Communications relayed through AEHF can include critical support to Special Operations, situational awareness for Army troops, giving last-minute targeting information to deployed Air Force fighters and transmitting Tomahawk missile updates to the Navy.

For the nation's nuclear forces, these durable satellites would be the communications lifeline for crisis response and war planning in the most dire circumstances imaginable.

An international endeavor

Although officials won't say exactly where AEHF 2 will be positioned, they acknowledge the craft's coverage footprint will include Europe.

"SV2 will build on our longterm cooperative efforts with Canada, the Netherlands and United Kingdom by extending coverage into the European region. This important cooperation enables coalition operations with our key allies, extended interoperability and provides our international partners with an important national capability," said Madden.

The nations were early partners on the AEHF program, supplying resources to help bring the new satellite series to fruition.

The way ahead

Schedules call for AEHF 3, which has been built and now awaits its opportunity in the packed military launch manifest, to fly in September 2013. AEHF 4 is slated to launch in 2016. The Air Force has received authorization to buy AEHF 5 and 6 together in a bulk deal to save money for launches in 2017 and 2018, respectively.

Today's launch marked the 30th for the Atlas 5 rocket over the past decade and the 60th for United Launch Alliance since its formation five years ago.

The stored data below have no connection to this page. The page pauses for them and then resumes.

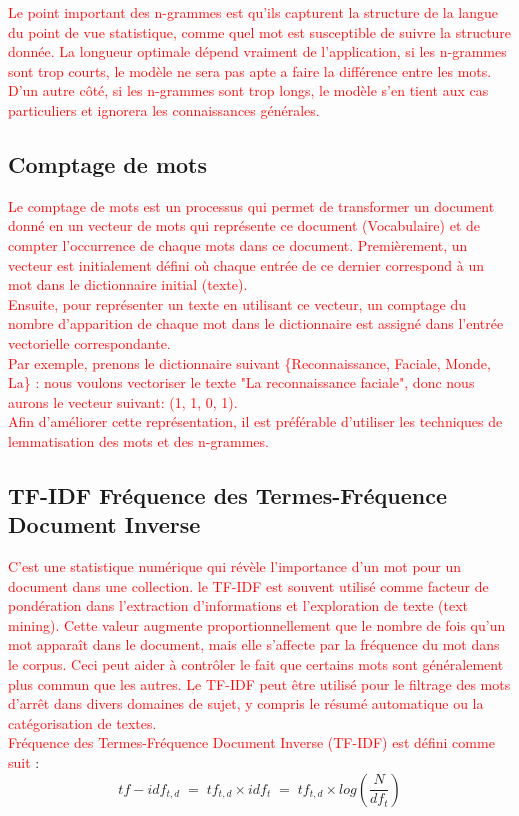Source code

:      \textcolor{red}{Le point important des n-grammes est qu'ils capturent la structure de la langue du point de vue statistique, comme quel mot est susceptible de suivre la structure donnée. La longueur optimale dépend vraiment de l'application, si les n-grammes sont trop courts, le modèle ne sera pas apte a faire la différence entre les mots. D'un autre côté, si les n-grammes sont trop longs, le modèle s'en tient aux cas particuliers et ignorera les connaissances générales.}
    
    \subsection{Comptage de mots}
    
     \textcolor{red}{Le comptage de mots est un processus qui permet de transformer un document donné en un vecteur de mots qui représente ce document (Vocabulaire) et de compter l'occurrence de chaque mots dans ce document. Premièrement, un vecteur est initialement défini où chaque entrée de ce dernier correspond à un mot dans le dictionnaire initial (texte).\\ 
    Ensuite, pour représenter un texte en utilisant ce vecteur, un comptage du nombre d'apparition de chaque mot dans le dictionnaire est assigné dans l'entrée vectorielle correspondante.\\ 
    Par exemple, prenons le dictionnaire suivant \{Reconnaissance, Faciale, Monde, La\} :
    nous voulons vectoriser le texte "La reconnaissance faciale", donc nous aurons le vecteur suivant: (1, 1, 0, 1).\\
    Afin d'améliorer cette représentation, il est préférable d'utiliser les techniques de lemmatisation des mots et des n-grammes.}
    
    \subsection{TF-IDF Fréquence des Termes-Fréquence Document Inverse}
    
     \textcolor{red}{C'est une statistique numérique qui révèle l'importance d'un mot pour un document dans une collection. le TF-IDF est souvent utilisé comme facteur de pondération dans l'extraction d'informations et l'exploration de texte (text mining).
    Cette valeur augmente proportionnellement que le nombre de fois qu'un mot apparaît dans le document, mais elle s'affecte par la fréquence du mot dans le corpus. Ceci peut aider à contrôler le fait que certains mots sont généralement plus commun que les autres. Le TF-IDF peut être utilisé pour le filtrage des mots d'arrêt dans divers domaines de sujet, y compris le résumé automatique ou la catégorisation de textes. \\
    Fréquence des Termes-Fréquence Document Inverse (TF-IDF) est défini comme suit} :
    $$
    tf-idf_{t,d} \; = \; tf_{t,d} \times idf_t \; = \; tf_{t,d}
    \times log(\frac{N}{df_t})
    $$
     
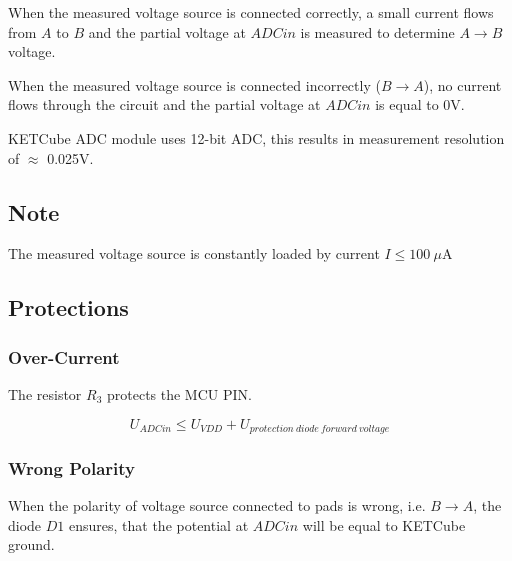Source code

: \documentclass[twoside,a4paper]{refart}
\begin{document}
  When the measured voltage source is connected correctly, a small current flows from $A$ to $B$ and the partial voltage at $ADCin$ is measured to determine $A \rightarrow B$ voltage.

  When the measured voltage source is connected incorrectly ($B \rightarrow A$), no current flows through the circuit and the partial voltage at $ADCin$ is equal to 0V.
  
  KETCube ADC module uses 12-bit ADC, this results in measurement resolution of $\approx$ 0.025V.

\subsection*{Note}
  The measured voltage source is constantly loaded by current $I \leq 100 ~\mu$A
  
\subsection{Protections}
\subsubsection*{Over-Current}
  The resistor $R_3$ protects the MCU PIN.

\begin{equation}
  U_{ADCin} \leq U_{VDD} + U_{protection~diode~forward~voltage}
\end{equation}
  
\subsubsection*{Wrong Polarity}

When the polarity of voltage source connected to pads is wrong, i.e. $B \rightarrow A$, the diode $D1$ ensures, that the potential at $ADCin$ will be equal to KETCube ground.

\clearpage
\end{document}
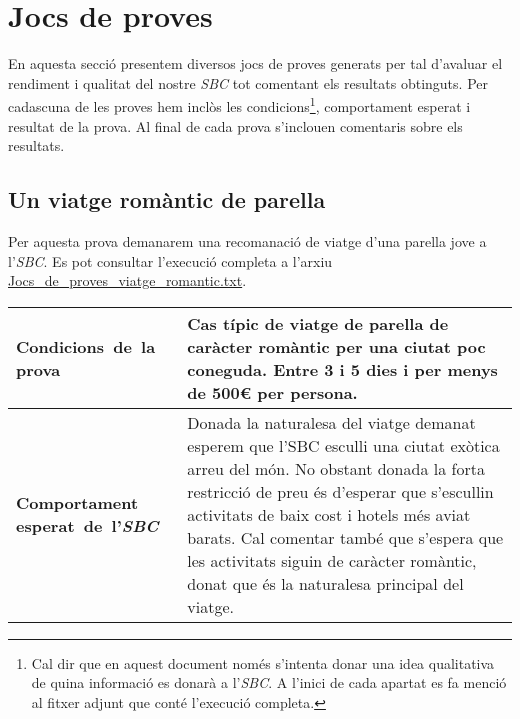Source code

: \documentclass[11pt,a4paper]{article}
\begin{document}
\clearpage

\section{Jocs de proves}
En aquesta secció presentem diversos jocs de proves generats per tal d'avaluar el rendiment i qualitat del nostre \emph{SBC} tot comentant els resultats obtinguts. Per cadascuna de les proves hem inclòs les condicions\footnote{Cal dir que en aquest document només s'intenta donar una idea qualitativa de quina informació es donarà a l'\emph{SBC}. A l'inici de cada apartat es fa menció al fitxer adjunt que conté l'execució completa.}, comportament esperat i resultat de la prova. Al final de cada prova s'inclouen comentaris sobre els resultats.


\subsection{Un viatge romàntic de parella}

Per aquesta prova demanarem una recomanació de viatge d'una parella jove a l'\emph{SBC}. Es pot consultar l'execució completa a l'arxiu \url{Jocs_de_proves_viatge_romantic.txt}.

\noindent
\begin{tabular}{|p{}|p{}|}
\hline
\textbf{\mbox{Condicions de la} \mbox{prova}} & Cas típic de viatge de parella de caràcter romàntic per una ciutat poc coneguda. Entre 3 i 5 dies i per menys de 500\euro{} per persona.\\
\hline
\textbf{Comportament \mbox{esperat de l'\emph{SBC}}} & Donada la naturalesa del viatge demanat esperem que l'SBC esculli una ciutat exòtica arreu del món. No obstant donada la forta restricció de preu és d'esperar que s'escullin activitats de baix cost i hotels més aviat barats. Cal comentar també que s'espera que les activitats siguin de caràcter romàntic, donat que és la naturalesa principal del viatge. \\
\hline
\end{tabular}
\bigskip
\end{document}
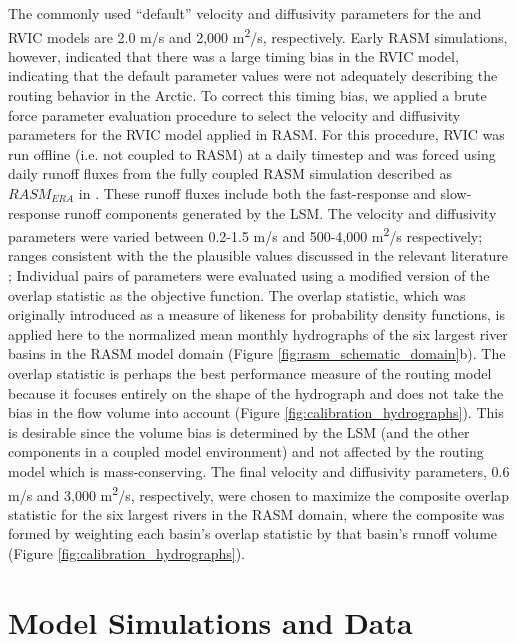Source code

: \documentclass[jgrga, draft]{agutex}
\begin{document}
\begin{article}
\begin{itemize}[leftmargin=+.5in]
\begin{itemize}[leftmargin=+.5in]
The commonly used ``default'' velocity and diffusivity parameters for the \citet{Lohmann_1996} and RVIC models are 2.0 m/s and 2,000 m\textsuperscript{2}/s, respectively.
Early RASM simulations, however, indicated that there was a large timing bias in the RVIC model, indicating that the default parameter values were not adequately describing the routing behavior in the Arctic.
To correct this timing bias, we applied a brute force parameter evaluation procedure to select the velocity and diffusivity parameters for the RVIC model applied in RASM.
For this procedure, RVIC was run offline (i.e. not coupled to RASM) at a daily timestep and was forced using daily runoff fluxes from the fully coupled RASM simulation described as $RASM_{ERA}$ in \citet{Hamman_2016}.
These runoff fluxes include both the fast-response and slow-response runoff components generated by the LSM.
The velocity and diffusivity parameters were varied between 0.2-1.5 m/s and 500-4,000 m\textsuperscript{2}/s respectively; ranges consistent with the the plausible values discussed in the relevant literature \citep[e.g.][]{Decharme_2010,Lohmann_1996};
Individual pairs of parameters were evaluated using a modified version of the overlap statistic \citep{Perkins_2007} as the objective function.
The overlap statistic, which was originally introduced as a measure of likeness for probability density functions, is applied here to the normalized mean monthly hydrographs of the six largest river basins in the RASM model domain (Figure \ref{fig:rasm_schematic_domain}b).
The overlap statistic is perhaps the best performance measure of the routing model because it focuses entirely on the shape of the hydrograph and does not take the bias in the flow volume into account (Figure \ref{fig:calibration_hydrographs}). This is desirable since the volume bias is determined by the LSM (and the other components in a coupled model environment) and not affected by the routing model which is mass-conserving.
The final velocity and diffusivity parameters, 0.6 m/s and 3,000 m\textsuperscript{2}/s, respectively, were chosen to maximize the composite overlap statistic for the six largest rivers in the RASM domain, where the composite was formed by weighting each basin's overlap statistic by that basin's runoff volume (Figure \ref{fig:calibration_hydrographs}).

\section{Model Simulations and Data}
\label{sec:data}


\end{itemize}
\end{itemize}
\end{article}
\end{document}
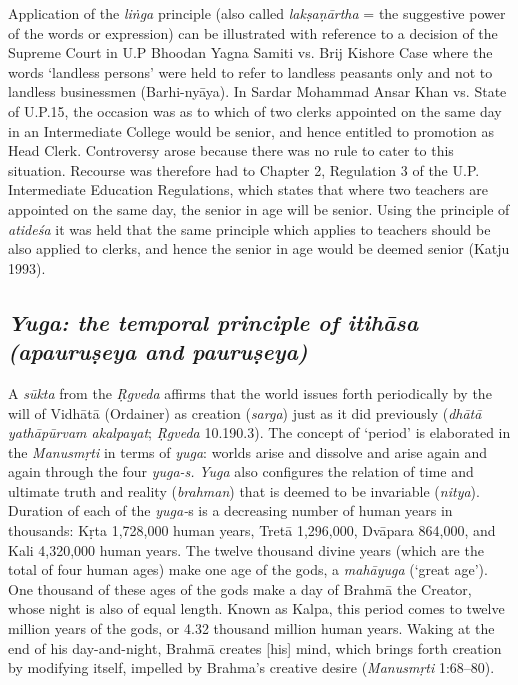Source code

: Application of the \textit{liṅga} principle (also called \textit{lakṣaṇārtha} = the suggestive power of the words or expression) can be illustrated with reference to a decision of the Supreme Court in U.P Bhoodan Yagna Samiti vs. Brij Kishore Case where the words ‘landless persons’ were held to refer to landless peasants only and not to landless businessmen (Barhi-nyāya). In Sardar Mohammad Ansar Khan vs. State of U.P.15, the occasion was as to which of two clerks appointed on the same day in an Intermediate College would be senior, and hence entitled to promotion as Head Clerk. Controversy arose because there was no rule to cater to this situation. Recourse was therefore had to Chapter 2, Regulation 3 of the U.P. Intermediate Education Regulations, which states that where two teachers are appointed on the same day, the senior in age will be senior. Using the principle of \textit{atideśa} it was held that the same principle which applies to teachers should be also applied to clerks, and hence the senior in age would be deemed senior (Katju 1993).


\subsection*{\textit{Yuga: the temporal principle of itihāsa (apauruṣeya and pauruṣeya)}}

A \textit{sūkta} from the \textit{Ṛgveda} affirms that the world issues forth periodically by the will of Vidhātā (Ordainer) as creation (\textit{sarga}) just as it did previously (\textit{dhātā yathāpūrvam akalpayat}; \textit{Ṛgveda} 10.190.3). The concept of ‘period’ is elaborated in the \textit{Manusmṛti}  in terms of \textit{yuga}: worlds arise and dissolve and arise again and again through the four \textit{yuga-s.} \textit{Yuga} also configures the relation of time and ultimate truth and reality (\textit{brahman}) that is deemed to be invariable (\textit{nitya}). Duration of each of the \textit{yuga-}s is a decreasing number of human years in thousands: Kṛta 1,728,000 human years, Tretā 1,296,000, Dvāpara 864,000, and Kali 4,320,000 human years. The twelve thousand divine years (which are the total of four human ages) make one age of the gods, a \textit{mahāyuga} (‘great age’). One thousand of these ages of the gods make a day of Brahmā the Creator, whose night is also of equal length. Known as Kalpa, this period comes to twelve million years of the gods, or 4.32 thousand million human years. Waking at the end of his day-and-night, Brahmā creates [his] mind, which brings forth creation by modifying itself, impelled by Brahma’s creative desire (\textit{Manusmṛti}  1:68–80).

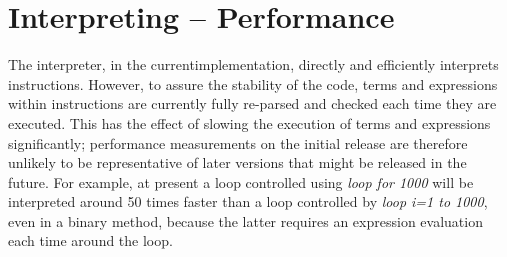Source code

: \section{Interpreting -- Performance}
The interpreter, in the currentimplementation, directly and efficiently interprets \nr{}
instructions.  However, to assure the stability of the code, terms and
expressions within instructions are currently fully re-parsed and
checked each time they are executed.  This has the effect of slowing the
execution of terms and expressions significantly; performance
measurements on the initial release are therefore unlikely to be
representative of later versions that might be released in the future.
\newline
For example, at present a loop controlled using \emph{loop for
1000} will be interpreted around 50 times faster than a loop
controlled by \emph{loop i=1 to 1000}, even in a binary method,
because the latter requires an expression evaluation each time around
the loop.

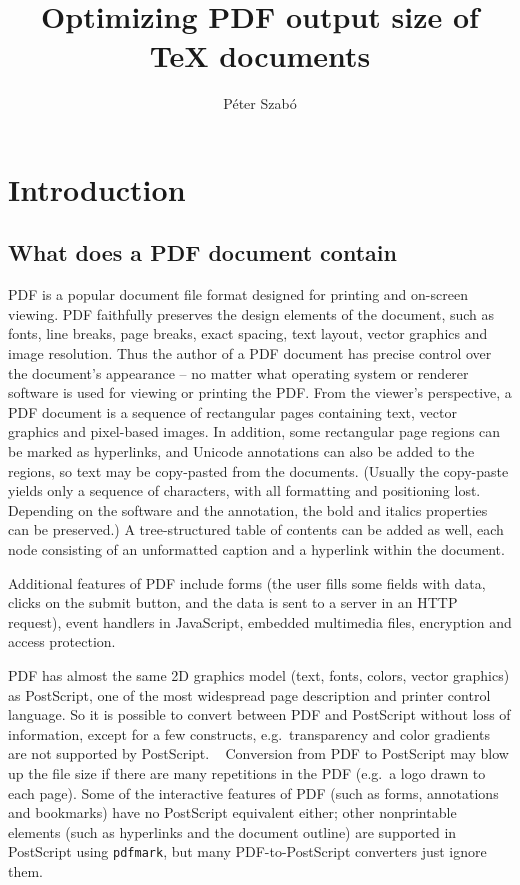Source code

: \documentclass{ltugproc}
\title{Optimizing PDF output size of \TeX{} documents}
\author{P\'eter Szab\'o}
\begin{document}
\maketitle

\section{Introduction}


\subsection{What does a PDF document contain}

PDF is a popular document file format designed for printing and on-screen
viewing. PDF faithfully preserves the design elements of the document, such
as fonts, line breaks, page breaks, exact spacing, text layout, vector
graphics and image resolution. Thus the author of a PDF document has precise
control over the document's appearance -- no matter what operating system or
renderer software is used for viewing or printing the PDF. From the viewer's
perspective, a PDF document is a sequence of rectangular pages containing
text, vector graphics and pixel-based images. In addition, some
rectangular page regions can be marked as hyperlinks, and Unicode
annotations can also be added to the regions, so text may be copy-pasted
from the documents. (Usually the copy-paste yields only a sequence of
characters, with all formatting and positioning lost. Depending on the
software and the annotation, the bold and italics properties can be
preserved.) A tree-structured
table of contents can be added as well, each node consisting of
an unformatted caption and
a hyperlink within the document.

Additional features of PDF include forms (the user fills some fields with
data, clicks on the submit button, and the data is sent to a server in an
HTTP request), event handlers in JavaScript, embedded multimedia files,
encryption and access protection.

PDF has almost the same 2D graphics model (text, fonts, colors, vector
graphics) as PostScript, one of the most widespread page description and
printer control language. So it is possible to convert between PDF and
PostScript without loss of information, except for a few constructs,
e.g.\ transparency and color gradients are not supported by PostScript.%
\ %
Conversion from PDF to PostScript may blow up the file size if there are
many repetitions in the PDF (e.g.\ a logo drawn to each page). Some of the
interactive features of PDF (such as forms, annotations and bookmarks) have
no PostScript equivalent either; other nonprintable elements (such as
hyperlinks and the document outline) are supported in PostScript using
\texttt{pdfmark}, but many PDF-to-Post\-Script converters just ignore them.
\end{document}
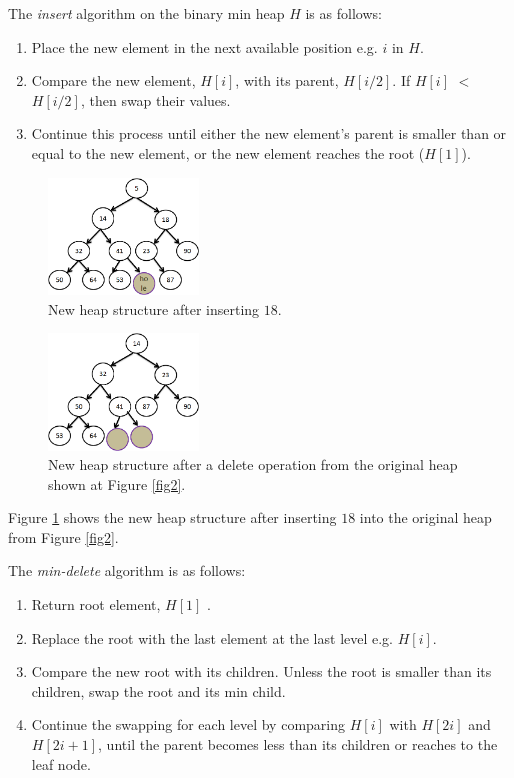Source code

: \documentclass[10pt, conference, compsocconf]{IEEEtran}
\begin{document}
The {\it insert} algorithm on the binary min heap $H$ is as follows:
\begin{enumerate}
\item Place the new element in the next available position e.g. $i$ in $H$.
\item Compare the new element, $H[i]$, with its parent, $H[i/2]$. If $H[i]$ $<$ $H[i/2]$, then swap their values.
\item Continue this process until either the new element's parent is smaller than or equal to the new element, or the new element reaches the root ($H[1]$).
\end{enumerate}

\begin{figure}[!ht]
  \centering
  \includegraphics[width=4cm]{Figures/fig3.png}
      \caption{New heap structure after inserting $18$.}
    \label{fig3}
\end{figure}

\begin{figure}[!ht]
  \centering
  \includegraphics[width=4cm]{Figures/fig4.png}
      \caption{New heap structure after a delete operation from the original heap shown at Figure \ref{fig2}.}
    \label{fig4}
\end{figure}

Figure \ref{fig3} shows the new heap structure after inserting $18$ into the original heap from Figure \ref{fig2}.

The {\it min-delete} algorithm is as follows:
\begin{enumerate}
\item Return root element, $H[1]$ .
\item Replace the root with the last element at the last level e.g. $H[i]$.
\item Compare the new root with its children. Unless the root is smaller than its children, swap the root and its min child.
\item Continue the swapping for each level by comparing $H[i]$ with $H[2i]$ and $H[2i+1]$, until the parent becomes less than its children or reaches to the leaf node.
\end{enumerate}
\end{document}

It also marked the third military communications satellite launch this year, following the January flight of a Delta 4 that deployed the latest bird for the Defense Department's high-volume Wideband Global SATCOM craft. An Atlas 5 in February put up the Navy's first satellite in a new mobile communications fleet. Now, today's mission served the nation's secure network.

All four of ULA's missions conducted so far this year have supported U.S. national security, hauling up those three new military communications satellites and a radar-imaging surveillance spy satellite aboard pairs of Delta 4 and Atlas 5 rockets. That dedication continues in June when the next Atlas 5 and a Delta 4-Heavy each carry out missions for the National Reconnaissance Office from the Cape.